7. "Parting" (4:25) piano and strings! It's so MONO but it's unlike anything they've ever done before. Could be Jesy Chiang and her CICADA band. Very pretty, very emotional. (8.75/10)

8. "Meet Us Where the Night Ends" (9:05) opens with odd sequence (arpeggio) of computer-sampled vocal loops before guitar arpeggio joins in. Very cool! At the one minute mark a second guitar enters playing some echoed and spaciously placed notes. In the third minute the second guitarist doubles his slow pace as bass and cymbals (and then full drums) and "orchestration" join in. Not very complex music but all threads are woven into a nice tapestry. Around 3:20 things break down to the original voice and guitar foundation before low-end guitar tremolo and orchestral strings' rising and falling chord progression ensues. Drums re-emerge at the five minute mark. Searing electric guitar flames in at 5:36 to add his emotional input. At 6:45 drummer signals "it's time to get real" as everybody seems to amp up their intensity (especially the drums--which erupt into full freak out mode at 7:17). Awesome! And different! (18/20)

9. "Funeral Song" (3:21) flutey church organ swirling around a cycle of a few chords before a sequence of "trumpet plus horn chords" join in. And woven together with some reverb and other effects and that's it! Awesome! (9/10)

10. "Vanishing, Vanishing Maybe" (6:14) Yoda's heavily reverbed guitar arpeggi (on the left) are soon joined by Taka's own louder sound on the right. Add Wurlitzer-like organ in the second minute. The melodies and harmonic structure here is so cool, so familiar. Drum kit enters at 2:10. Sounds like practice, nothing too challenging or groundbreaking in terms of structure until the third ROBIN GUTHRIE-like shoe-gaze guitar comes sliding in at 3:28. Now that is cool!

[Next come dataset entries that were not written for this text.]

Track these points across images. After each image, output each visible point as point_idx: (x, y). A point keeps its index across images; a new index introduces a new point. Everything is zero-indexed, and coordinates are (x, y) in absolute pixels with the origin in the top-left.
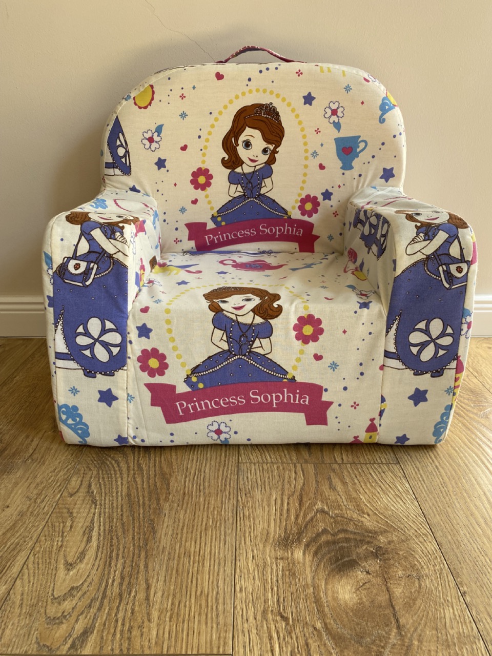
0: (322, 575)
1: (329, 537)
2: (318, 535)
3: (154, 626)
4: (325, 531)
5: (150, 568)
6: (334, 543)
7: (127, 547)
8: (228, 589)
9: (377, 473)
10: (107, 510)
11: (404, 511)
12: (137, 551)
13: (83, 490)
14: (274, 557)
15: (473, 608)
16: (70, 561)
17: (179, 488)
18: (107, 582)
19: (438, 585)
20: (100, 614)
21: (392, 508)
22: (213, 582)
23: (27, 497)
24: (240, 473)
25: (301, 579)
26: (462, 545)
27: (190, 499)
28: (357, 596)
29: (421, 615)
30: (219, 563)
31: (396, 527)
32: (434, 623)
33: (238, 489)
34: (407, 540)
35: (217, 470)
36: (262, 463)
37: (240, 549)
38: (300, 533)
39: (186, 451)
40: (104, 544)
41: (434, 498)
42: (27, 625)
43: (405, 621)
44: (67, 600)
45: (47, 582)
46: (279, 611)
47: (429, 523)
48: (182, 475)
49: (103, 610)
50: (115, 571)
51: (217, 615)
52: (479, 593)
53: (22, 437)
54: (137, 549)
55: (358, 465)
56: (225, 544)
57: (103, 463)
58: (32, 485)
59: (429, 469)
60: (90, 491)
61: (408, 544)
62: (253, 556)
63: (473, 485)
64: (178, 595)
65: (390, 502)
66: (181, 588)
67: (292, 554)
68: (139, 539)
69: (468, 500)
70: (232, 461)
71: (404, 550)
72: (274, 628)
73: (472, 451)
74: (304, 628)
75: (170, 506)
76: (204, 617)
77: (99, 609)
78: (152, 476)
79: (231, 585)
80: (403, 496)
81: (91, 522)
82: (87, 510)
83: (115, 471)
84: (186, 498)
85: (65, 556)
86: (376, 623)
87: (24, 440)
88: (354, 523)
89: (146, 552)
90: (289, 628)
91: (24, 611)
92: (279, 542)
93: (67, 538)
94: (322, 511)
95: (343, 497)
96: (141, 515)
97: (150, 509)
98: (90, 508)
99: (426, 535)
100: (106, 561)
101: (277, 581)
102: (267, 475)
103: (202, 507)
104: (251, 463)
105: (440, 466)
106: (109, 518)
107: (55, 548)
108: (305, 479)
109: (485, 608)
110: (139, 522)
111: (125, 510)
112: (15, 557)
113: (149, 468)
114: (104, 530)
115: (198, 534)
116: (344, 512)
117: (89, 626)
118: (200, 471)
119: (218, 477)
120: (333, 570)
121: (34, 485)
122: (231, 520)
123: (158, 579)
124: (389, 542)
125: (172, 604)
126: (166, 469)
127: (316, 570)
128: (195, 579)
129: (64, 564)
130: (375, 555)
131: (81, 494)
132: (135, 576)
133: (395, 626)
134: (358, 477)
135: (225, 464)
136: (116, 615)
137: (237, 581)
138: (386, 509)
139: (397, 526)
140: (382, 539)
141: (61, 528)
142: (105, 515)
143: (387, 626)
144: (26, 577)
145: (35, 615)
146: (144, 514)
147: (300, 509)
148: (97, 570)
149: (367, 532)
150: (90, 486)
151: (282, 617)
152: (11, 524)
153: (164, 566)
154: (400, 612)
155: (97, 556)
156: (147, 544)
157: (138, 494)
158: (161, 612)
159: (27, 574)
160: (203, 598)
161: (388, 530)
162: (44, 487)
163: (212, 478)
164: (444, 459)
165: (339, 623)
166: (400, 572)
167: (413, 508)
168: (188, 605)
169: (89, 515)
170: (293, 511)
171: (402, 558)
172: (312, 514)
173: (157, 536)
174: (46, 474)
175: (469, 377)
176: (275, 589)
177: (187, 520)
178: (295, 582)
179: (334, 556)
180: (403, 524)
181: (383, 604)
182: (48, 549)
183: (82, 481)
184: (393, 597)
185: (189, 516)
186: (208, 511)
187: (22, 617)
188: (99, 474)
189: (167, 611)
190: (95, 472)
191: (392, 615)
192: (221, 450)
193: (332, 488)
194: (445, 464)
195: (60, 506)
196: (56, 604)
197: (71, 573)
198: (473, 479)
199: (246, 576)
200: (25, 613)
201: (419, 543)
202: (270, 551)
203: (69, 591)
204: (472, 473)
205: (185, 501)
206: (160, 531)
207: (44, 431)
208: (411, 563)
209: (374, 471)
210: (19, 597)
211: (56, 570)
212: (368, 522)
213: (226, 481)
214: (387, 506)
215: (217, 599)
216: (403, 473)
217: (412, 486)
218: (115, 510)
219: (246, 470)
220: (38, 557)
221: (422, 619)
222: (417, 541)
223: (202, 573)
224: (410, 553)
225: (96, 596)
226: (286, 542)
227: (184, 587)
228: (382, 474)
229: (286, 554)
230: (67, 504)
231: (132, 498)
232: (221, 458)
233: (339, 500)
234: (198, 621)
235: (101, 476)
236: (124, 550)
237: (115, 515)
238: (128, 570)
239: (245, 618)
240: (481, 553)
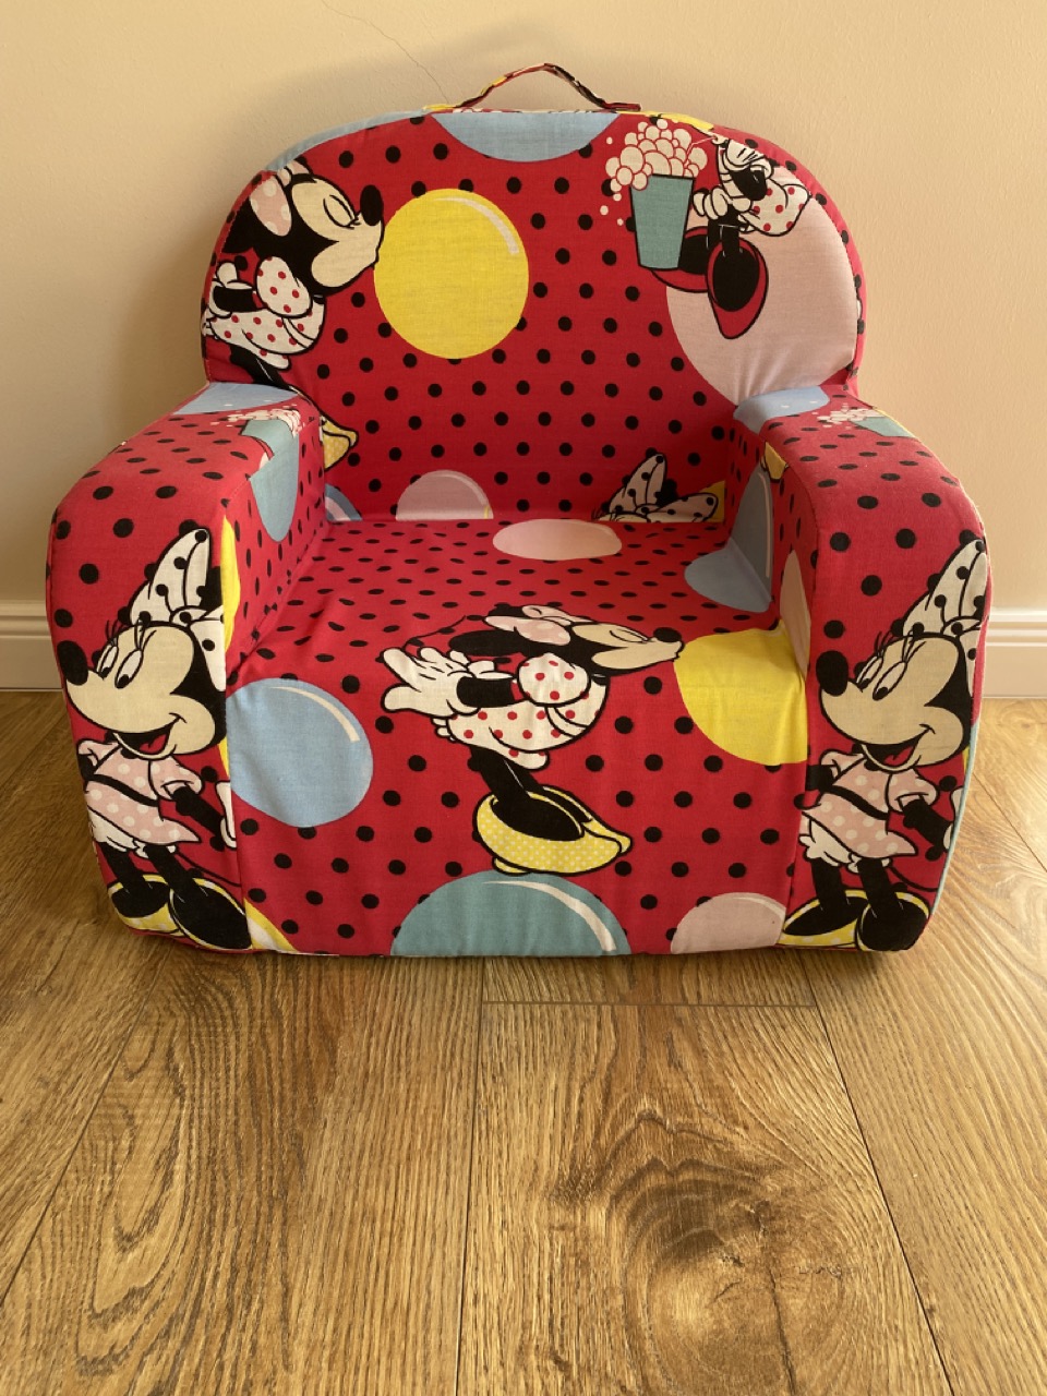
0: (642, 1267)
1: (662, 1180)
2: (641, 1174)
3: (296, 1378)
4: (654, 1165)
5: (292, 1247)
6: (672, 1192)
7: (245, 1197)
8: (449, 1299)
9: (770, 1029)
10: (205, 1112)
11: (821, 1118)
12: (264, 1209)
13: (157, 1063)
14: (546, 1222)
15: (947, 1344)
16: (127, 1229)
17: (356, 1060)
18: (203, 1280)
19: (879, 1290)
20: (188, 1352)
21: (797, 1112)
22: (419, 1281)
23: (40, 1079)
24: (483, 1026)
25: (599, 1276)
26: (935, 1199)
27: (378, 1086)
28: (712, 1315)
29: (839, 1360)
30: (434, 1236)
31: (801, 1157)
32: (864, 1377)
33: (478, 1065)
34: (823, 1186)
35: (435, 1020)
36: (530, 1003)
37: (477, 1205)
38: (603, 1169)
39: (372, 971)
40: (197, 1192)
41: (885, 1088)
42: (40, 1374)
43: (805, 1373)
44: (120, 1319)
45: (78, 1279)
46: (552, 1348)
47: (870, 1147)
48: (363, 1031)
49: (194, 1343)
50: (220, 1254)
51: (426, 1358)
52: (961, 1309)
53: (29, 936)
54: (265, 1204)
55: (729, 1008)
56: (447, 1193)
57: (199, 999)
58: (49, 1050)
59: (878, 1019)
60: (172, 1067)
61: (823, 1196)
62: (504, 1223)
63: (967, 1059)
64: (347, 1311)
65: (791, 1098)
66: (354, 1295)
67: (583, 1218)
68: (271, 1178)
69: (955, 1094)
70: (469, 998)
71: (813, 1210)
72: (540, 1387)
73: (972, 977)
74: (600, 1386)
75: (336, 1103)
76: (398, 1361)
77: (186, 1341)
78: (301, 1031)
79: (457, 1289)
80: (819, 1083)
81: (172, 1138)
82: (163, 1112)
83: (223, 1018)
84: (370, 1084)
85: (117, 1219)
86: (747, 1376)
87: (34, 941)
88: (715, 1146)
89: (285, 1209)
90: (570, 1384)
91: (33, 1343)
92: (559, 1190)
93: (122, 1176)
94: (651, 1118)
95: (696, 1086)
96: (276, 1125)
97: (294, 1109)
98: (171, 1105)
99: (861, 1176)
100: (202, 1232)
101: (551, 1279)
102: (539, 1032)
103: (402, 1106)
104: (507, 1003)
105: (902, 1012)
106: (209, 1130)
107: (97, 1198)
108: (618, 1041)
109: (971, 1343)
110: (272, 1140)
111: (242, 1112)
112: (15, 1218)
113: (295, 1012)
114: (199, 1157)
115: (393, 1168)
116: (697, 1119)
117: (164, 1379)
118: (400, 1020)
119: (438, 1035)
120: (665, 1256)
121: (55, 1051)
122: (460, 1138)
123: (306, 1274)
124: (786, 1192)
125: (335, 1330)
126: (329, 1016)
127: (631, 1256)
128: (382, 1273)
129: (116, 1237)
130: (754, 1222)
131: (151, 1073)
132: (261, 1267)
133: (786, 1384)
134: (729, 1038)
135: (453, 1003)
136: (220, 1355)
137: (469, 1280)
138: (784, 1114)
139: (803, 1153)
140: (771, 1185)
141: (110, 1153)
142: (200, 1122)
143: (770, 1383)
144: (36, 1266)
145: (55, 1353)
146: (281, 1121)
147: (606, 1112)
148: (183, 1251)
149: (740, 1167)
150: (170, 1053)
151: (557, 1361)
152: (7, 1142)
153: (321, 1243)
154: (797, 1351)
155: (182, 1219)
156: (286, 1193)
157: (270, 1071)
158: (311, 1347)
159: (39, 1259)
160: (399, 1318)
161: (784, 1163)
162: (76, 1055)
163: (425, 1038)
164: (911, 997)
165: (672, 1376)
166: (804, 1261)
167: (839, 1111)
168: (366, 1335)
169: (168, 1122)
170: (590, 1118)
171: (809, 1230)
172: (630, 1124)
173: (307, 1173)
174: (79, 1024)
175: (978, 798)
176: (547, 1297)
177: (370, 1136)
178: (589, 1283)
179: (671, 1222)
180: (815, 1149)
181: (764, 1334)
182: (82, 1201)
183: (154, 1043)
184: (786, 1318)
185: (375, 1127)
186: (414, 1118)
187: (29, 1357)
188: (190, 1025)
189: (324, 1347)
190: (181, 1021)
191: (781, 1358)
192: (446, 970)
193: (675, 1063)
194: (912, 1008)
195: (109, 1100)
196: (98, 1329)
197: (131, 1256)
198: (967, 1044)
199: (488, 1269)
200: (36, 1346)
201: (845, 1194)
202: (540, 1211)
203: (126, 1298)
204: (967, 1031)
205: (368, 1091)
206: (314, 1163)
207: (75, 921)
208: (826, 1241)
209: (763, 1025)
210: (22, 1312)
211: (98, 1249)
212: (746, 1146)
213: (453, 1045)
214: (785, 1108)
215: (426, 1320)
216: (823, 1030)
217: (839, 1061)
218: (222, 1111)
219: (496, 1017)
220: (62, 1220)
221: (841, 1367)
222: (842, 1189)
223: (399, 1260)
224: (828, 1215)
225: (181, 1312)
226: (572, 1190)
227: (360, 1293)
228: (780, 1030)
229: (571, 1217)
230: (122, 1095)
231: (258, 1082)
232: (444, 990)
233: (688, 1091)
234: (387, 1369)
235: (194, 1029)
236: (239, 1206)
237: (222, 1121)
238: (247, 1251)
239: (482, 1363)
240: (971, 1218)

Just a solid COCTEAU TWINS instrumental. (8.75/10)

Five stars; a minor masterpiece of progressive rock music--one of the few Post Rock albums that have ever earned five stars from me, but this is a dazzling display of the core basic best that the sub-genre has to offer juxtaposed with a band's maturity plus the rewards it can reap with it's willingness to take risks and try new things. Bravo! Taka, Tamaki and Yoda for your metamorphosis.